In the realm of engineering, the choice of a particular search algorithm over uniform sampling with replacement is in an intuitive sense active. We know that there is an engineer doing the choosing, and it is reasonable to ask, “What did you gain by doing things the way you did, rather than in an arbitrary fashion, and how did you know what to do?” But, as I have already shown, random search in computation does not result from inactivity. Thus the loaded term “active information” is problematic from the get-go.

When we turn to nature, there is no engineer to challenge as to choice of one process over another, unless we beg the question that nature is engineered. Deviations from uniformity in nature no more necessitate activity of some external entity than do deviations from uniformity in computation.

Thanks in advance for contributions to the argument.

I’m not sure what you mean by “full range of configurations”. Is it relevant to your concern to note that uniform probability is as much a feature of the choice of representation as it is of nature? Coarse-graining or fine-graining of the sample space can change a uniform probability measure to a non-uniform measure, and vice versa. A change of variables can transform common empirical distributions (Gaussian, power-law, etc.) into uniform distributions.

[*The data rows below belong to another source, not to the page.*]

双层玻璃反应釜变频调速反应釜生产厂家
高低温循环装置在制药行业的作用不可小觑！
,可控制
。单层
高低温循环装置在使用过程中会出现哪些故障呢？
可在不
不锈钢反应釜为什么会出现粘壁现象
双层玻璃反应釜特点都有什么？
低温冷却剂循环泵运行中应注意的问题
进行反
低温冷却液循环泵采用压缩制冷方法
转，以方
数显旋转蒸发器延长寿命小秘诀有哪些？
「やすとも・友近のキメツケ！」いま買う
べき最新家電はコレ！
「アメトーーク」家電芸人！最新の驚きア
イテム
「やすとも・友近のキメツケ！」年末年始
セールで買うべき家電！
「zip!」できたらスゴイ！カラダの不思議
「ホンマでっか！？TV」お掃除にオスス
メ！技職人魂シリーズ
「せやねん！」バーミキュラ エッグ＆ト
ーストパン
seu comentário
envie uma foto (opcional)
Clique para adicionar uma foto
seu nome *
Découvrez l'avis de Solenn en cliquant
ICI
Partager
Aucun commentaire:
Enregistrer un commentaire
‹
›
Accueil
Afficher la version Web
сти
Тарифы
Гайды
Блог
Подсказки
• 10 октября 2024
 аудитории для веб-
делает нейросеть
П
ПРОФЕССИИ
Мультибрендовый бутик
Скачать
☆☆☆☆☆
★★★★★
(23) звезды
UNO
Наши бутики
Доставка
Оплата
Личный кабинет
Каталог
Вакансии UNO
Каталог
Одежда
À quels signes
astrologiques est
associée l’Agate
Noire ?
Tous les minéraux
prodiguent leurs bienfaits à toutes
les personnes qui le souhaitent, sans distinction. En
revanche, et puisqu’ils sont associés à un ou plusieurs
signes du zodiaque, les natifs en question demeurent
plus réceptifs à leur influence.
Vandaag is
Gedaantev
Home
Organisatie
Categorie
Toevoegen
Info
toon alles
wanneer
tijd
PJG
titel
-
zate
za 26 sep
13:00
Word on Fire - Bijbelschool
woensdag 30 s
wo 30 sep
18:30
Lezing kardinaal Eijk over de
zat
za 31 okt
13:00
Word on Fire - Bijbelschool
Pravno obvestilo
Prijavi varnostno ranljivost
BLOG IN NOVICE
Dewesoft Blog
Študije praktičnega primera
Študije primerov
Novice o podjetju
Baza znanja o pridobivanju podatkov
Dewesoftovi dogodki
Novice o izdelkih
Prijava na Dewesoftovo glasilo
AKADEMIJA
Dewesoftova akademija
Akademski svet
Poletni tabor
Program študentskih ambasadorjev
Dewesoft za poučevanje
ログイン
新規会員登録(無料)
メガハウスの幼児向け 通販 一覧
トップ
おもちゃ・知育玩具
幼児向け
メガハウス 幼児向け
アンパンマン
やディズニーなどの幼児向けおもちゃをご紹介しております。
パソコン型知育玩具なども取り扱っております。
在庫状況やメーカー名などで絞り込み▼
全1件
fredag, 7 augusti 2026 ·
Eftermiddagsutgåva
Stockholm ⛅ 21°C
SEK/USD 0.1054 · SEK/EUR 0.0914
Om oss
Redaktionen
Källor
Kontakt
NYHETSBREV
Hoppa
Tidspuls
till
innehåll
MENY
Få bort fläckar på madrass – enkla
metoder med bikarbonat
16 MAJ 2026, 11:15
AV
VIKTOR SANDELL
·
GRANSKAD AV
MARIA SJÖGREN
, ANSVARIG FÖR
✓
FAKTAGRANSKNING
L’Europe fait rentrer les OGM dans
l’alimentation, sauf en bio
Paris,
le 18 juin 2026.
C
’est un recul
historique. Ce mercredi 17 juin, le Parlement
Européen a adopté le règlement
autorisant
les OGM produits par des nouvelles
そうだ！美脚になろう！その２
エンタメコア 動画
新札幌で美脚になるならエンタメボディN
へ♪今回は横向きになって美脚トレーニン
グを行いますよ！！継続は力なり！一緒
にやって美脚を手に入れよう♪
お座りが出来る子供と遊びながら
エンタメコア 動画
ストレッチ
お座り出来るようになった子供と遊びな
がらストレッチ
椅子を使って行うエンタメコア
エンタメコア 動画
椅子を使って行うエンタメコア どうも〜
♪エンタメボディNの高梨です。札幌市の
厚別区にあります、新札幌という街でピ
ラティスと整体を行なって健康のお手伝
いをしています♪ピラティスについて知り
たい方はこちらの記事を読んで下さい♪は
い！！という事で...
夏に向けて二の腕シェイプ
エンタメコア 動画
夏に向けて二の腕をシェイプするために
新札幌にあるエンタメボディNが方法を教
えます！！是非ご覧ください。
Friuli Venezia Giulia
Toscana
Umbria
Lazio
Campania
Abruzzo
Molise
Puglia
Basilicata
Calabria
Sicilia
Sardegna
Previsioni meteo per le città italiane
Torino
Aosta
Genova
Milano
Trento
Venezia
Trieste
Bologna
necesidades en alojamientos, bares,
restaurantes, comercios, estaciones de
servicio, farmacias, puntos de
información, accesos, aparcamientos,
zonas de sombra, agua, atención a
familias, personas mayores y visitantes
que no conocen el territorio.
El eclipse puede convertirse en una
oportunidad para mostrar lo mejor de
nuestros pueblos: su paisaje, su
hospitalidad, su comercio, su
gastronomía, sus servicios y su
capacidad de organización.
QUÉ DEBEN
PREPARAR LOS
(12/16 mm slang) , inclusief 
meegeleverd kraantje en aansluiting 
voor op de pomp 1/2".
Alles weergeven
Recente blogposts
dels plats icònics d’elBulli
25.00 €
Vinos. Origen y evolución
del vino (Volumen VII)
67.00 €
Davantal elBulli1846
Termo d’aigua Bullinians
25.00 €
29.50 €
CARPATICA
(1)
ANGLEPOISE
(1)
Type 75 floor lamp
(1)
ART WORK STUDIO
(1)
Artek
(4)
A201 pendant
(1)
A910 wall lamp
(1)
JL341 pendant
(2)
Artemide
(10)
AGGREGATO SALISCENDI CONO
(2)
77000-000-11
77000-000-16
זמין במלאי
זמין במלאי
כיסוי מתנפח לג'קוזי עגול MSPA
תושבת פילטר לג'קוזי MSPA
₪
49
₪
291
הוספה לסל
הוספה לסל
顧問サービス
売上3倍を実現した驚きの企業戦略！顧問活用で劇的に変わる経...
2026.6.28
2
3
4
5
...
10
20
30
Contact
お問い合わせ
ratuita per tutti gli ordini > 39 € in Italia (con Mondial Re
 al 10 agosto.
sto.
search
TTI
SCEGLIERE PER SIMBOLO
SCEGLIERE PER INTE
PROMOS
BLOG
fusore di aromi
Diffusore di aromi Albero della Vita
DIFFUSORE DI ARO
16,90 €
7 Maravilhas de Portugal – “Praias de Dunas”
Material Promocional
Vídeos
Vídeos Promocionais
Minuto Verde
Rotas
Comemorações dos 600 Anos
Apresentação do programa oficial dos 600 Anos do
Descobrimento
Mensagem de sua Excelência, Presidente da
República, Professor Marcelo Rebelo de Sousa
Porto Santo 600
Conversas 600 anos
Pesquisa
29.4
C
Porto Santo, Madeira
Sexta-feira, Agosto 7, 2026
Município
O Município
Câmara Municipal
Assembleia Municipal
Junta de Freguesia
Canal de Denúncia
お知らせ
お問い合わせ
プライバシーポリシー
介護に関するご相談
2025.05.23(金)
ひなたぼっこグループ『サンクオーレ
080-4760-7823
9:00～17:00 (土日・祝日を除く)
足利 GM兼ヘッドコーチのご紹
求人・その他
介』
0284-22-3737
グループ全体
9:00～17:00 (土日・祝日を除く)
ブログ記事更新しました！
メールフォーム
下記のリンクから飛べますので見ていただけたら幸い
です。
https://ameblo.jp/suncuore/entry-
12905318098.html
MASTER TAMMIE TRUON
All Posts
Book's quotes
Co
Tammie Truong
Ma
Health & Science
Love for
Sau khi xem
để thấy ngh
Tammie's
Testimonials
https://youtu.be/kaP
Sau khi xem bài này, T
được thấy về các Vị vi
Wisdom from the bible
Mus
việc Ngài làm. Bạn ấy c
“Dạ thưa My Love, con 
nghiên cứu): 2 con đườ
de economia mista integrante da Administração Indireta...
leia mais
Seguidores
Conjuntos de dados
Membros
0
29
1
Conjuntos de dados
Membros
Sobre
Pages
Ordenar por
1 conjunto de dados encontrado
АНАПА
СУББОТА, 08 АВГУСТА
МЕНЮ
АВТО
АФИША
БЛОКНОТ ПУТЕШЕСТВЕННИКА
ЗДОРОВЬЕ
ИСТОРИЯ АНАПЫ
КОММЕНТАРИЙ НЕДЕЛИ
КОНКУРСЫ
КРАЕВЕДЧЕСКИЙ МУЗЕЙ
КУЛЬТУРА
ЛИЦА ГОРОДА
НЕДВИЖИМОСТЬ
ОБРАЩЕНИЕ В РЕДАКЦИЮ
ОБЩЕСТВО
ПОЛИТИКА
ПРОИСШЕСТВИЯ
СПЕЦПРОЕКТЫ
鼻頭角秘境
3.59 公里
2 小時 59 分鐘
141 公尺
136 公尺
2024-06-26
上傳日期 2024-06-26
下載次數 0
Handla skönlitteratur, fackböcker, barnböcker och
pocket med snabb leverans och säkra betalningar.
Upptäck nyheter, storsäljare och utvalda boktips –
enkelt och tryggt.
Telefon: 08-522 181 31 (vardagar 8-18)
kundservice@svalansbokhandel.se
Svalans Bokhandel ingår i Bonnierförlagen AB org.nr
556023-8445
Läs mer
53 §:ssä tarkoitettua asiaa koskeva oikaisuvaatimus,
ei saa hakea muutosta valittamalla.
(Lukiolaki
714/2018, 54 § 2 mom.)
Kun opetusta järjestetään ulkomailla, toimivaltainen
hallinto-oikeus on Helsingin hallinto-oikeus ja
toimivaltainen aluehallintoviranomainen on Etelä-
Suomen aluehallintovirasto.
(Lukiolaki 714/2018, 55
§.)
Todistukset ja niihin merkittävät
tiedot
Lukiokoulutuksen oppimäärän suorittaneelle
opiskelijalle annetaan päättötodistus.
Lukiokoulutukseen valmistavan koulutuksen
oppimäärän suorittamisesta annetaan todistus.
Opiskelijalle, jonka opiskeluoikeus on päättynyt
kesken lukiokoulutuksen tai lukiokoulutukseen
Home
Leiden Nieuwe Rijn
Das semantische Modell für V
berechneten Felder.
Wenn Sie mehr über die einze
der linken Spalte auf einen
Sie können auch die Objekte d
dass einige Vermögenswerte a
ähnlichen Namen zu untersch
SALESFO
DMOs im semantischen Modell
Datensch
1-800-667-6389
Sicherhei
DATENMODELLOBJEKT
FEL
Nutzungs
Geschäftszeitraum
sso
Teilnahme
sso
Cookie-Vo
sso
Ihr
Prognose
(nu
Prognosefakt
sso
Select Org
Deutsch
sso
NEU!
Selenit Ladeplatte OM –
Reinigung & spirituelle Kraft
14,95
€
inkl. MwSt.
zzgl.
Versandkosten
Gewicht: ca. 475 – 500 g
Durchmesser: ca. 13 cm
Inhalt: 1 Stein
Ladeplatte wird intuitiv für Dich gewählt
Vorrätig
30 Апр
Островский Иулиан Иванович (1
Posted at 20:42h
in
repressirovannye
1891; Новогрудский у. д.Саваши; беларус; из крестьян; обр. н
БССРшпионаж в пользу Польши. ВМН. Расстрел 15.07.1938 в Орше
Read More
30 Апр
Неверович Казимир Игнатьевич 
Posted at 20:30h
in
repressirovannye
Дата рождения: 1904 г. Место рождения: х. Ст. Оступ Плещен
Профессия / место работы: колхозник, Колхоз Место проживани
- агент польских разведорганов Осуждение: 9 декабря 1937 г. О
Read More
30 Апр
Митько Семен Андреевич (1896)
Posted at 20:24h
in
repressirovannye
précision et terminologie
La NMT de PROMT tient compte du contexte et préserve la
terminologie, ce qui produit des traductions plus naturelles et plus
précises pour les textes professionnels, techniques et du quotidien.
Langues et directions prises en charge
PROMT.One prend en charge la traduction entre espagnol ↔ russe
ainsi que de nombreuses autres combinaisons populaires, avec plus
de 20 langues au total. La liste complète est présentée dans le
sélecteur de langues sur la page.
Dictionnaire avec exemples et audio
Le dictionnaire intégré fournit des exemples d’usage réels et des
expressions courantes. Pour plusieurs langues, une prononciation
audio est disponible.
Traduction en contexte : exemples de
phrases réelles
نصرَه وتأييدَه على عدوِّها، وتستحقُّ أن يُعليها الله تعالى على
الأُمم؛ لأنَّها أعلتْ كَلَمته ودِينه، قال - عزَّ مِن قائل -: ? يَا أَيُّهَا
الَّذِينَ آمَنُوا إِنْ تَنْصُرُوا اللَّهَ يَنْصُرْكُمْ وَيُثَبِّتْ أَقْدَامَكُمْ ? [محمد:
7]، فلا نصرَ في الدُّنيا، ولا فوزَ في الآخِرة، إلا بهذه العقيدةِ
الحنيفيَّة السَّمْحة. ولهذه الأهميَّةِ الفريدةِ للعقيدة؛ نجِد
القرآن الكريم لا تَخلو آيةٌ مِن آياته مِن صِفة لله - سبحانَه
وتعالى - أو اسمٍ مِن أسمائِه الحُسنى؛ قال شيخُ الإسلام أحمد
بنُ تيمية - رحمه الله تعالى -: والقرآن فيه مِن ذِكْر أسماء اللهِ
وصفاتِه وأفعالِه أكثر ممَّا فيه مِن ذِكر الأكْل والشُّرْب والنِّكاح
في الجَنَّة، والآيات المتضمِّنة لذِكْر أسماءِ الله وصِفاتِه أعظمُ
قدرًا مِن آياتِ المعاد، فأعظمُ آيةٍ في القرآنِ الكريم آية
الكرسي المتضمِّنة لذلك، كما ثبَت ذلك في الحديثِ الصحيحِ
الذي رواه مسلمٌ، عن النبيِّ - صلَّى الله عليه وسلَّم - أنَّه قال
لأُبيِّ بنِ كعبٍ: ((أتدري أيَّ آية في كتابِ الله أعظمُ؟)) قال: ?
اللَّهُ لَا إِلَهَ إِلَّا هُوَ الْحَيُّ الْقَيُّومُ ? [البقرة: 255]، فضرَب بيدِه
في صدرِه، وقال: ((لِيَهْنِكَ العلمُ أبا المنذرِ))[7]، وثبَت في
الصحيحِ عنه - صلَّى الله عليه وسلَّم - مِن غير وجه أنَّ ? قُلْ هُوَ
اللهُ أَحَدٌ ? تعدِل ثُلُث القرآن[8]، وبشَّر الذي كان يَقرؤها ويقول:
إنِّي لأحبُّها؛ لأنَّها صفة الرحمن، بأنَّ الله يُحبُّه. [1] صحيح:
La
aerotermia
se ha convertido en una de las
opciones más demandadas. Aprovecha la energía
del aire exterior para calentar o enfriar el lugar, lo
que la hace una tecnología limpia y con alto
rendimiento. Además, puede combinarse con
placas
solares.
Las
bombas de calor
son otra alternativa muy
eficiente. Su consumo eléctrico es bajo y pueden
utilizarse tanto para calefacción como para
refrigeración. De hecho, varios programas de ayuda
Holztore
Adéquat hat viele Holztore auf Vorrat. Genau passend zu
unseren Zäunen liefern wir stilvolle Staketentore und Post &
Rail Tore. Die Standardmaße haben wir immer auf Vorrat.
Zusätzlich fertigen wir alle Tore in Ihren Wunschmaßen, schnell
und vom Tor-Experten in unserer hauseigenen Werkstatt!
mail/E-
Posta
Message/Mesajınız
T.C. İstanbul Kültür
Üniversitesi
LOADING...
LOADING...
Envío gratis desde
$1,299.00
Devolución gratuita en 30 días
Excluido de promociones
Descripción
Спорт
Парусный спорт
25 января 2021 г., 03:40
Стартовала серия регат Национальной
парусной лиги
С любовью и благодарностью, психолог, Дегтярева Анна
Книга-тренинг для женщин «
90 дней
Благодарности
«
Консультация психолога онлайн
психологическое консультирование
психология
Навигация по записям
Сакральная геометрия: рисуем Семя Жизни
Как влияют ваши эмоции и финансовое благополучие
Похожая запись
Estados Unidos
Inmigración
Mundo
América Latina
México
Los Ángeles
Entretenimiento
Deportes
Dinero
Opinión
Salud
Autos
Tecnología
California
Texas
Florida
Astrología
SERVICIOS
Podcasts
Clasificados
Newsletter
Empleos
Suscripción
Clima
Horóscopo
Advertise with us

I agree with what you say about the rest. IMO, you could widen the critique. Consider the example of “simple self-replicating molecules” as a target set. It is perhaps not clear what the search space is in this case, but the definition of the target set clearly depends on chemical model assumptions. For instance, assumptions about chemical bonds, chemical reactions must be balanced, reaction kinetics, etc. are required for the term “self-replicating molecule” to make sense. A “search for a search” in the Dembski-Marks sense must be restricted to processes that don’t violate the chemical assumptions used to define the target, otherwise the target becomes ill-defined.

tom w:

Thanks for helping me clarify my thinking on what’s wrong with scientific application of the active information measure.

I would love to see this expanded into a rebuttal paper in an IEEE journal.